### DATA SHOWN
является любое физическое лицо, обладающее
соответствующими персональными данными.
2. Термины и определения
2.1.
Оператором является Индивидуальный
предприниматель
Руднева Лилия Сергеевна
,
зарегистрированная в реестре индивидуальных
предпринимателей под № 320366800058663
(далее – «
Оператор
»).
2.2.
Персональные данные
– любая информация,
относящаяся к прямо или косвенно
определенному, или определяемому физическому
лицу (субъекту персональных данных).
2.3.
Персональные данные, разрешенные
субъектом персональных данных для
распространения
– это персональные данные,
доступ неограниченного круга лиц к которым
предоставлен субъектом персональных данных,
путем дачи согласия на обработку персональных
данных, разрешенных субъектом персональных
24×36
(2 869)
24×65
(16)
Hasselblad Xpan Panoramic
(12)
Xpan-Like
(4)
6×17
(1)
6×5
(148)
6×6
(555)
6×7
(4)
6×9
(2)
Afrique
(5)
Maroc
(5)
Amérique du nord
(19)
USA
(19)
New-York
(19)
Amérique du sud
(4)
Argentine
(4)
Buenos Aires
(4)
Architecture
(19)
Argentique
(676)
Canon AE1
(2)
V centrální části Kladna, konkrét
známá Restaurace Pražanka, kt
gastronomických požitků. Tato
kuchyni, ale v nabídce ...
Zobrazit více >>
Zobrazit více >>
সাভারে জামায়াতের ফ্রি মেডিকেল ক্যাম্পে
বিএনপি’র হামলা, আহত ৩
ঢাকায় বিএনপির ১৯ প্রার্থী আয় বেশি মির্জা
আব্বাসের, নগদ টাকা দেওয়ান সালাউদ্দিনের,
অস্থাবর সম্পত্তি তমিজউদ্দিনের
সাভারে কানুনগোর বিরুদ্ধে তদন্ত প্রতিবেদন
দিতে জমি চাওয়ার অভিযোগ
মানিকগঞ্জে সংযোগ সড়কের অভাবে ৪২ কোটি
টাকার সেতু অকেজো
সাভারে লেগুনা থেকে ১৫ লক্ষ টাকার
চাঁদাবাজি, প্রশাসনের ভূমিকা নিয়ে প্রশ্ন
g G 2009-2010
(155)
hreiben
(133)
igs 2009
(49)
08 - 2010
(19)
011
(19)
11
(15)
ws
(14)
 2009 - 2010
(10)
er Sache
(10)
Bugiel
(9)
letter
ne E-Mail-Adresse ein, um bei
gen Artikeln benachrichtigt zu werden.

### TASK INSTRUCTIONS
Pick out each line of the material that contains the word "субъектом".

### RESULT
субъектом персональных данных для
предоставлен субъектом персональных данных,
данных, разрешенных субъектом персональных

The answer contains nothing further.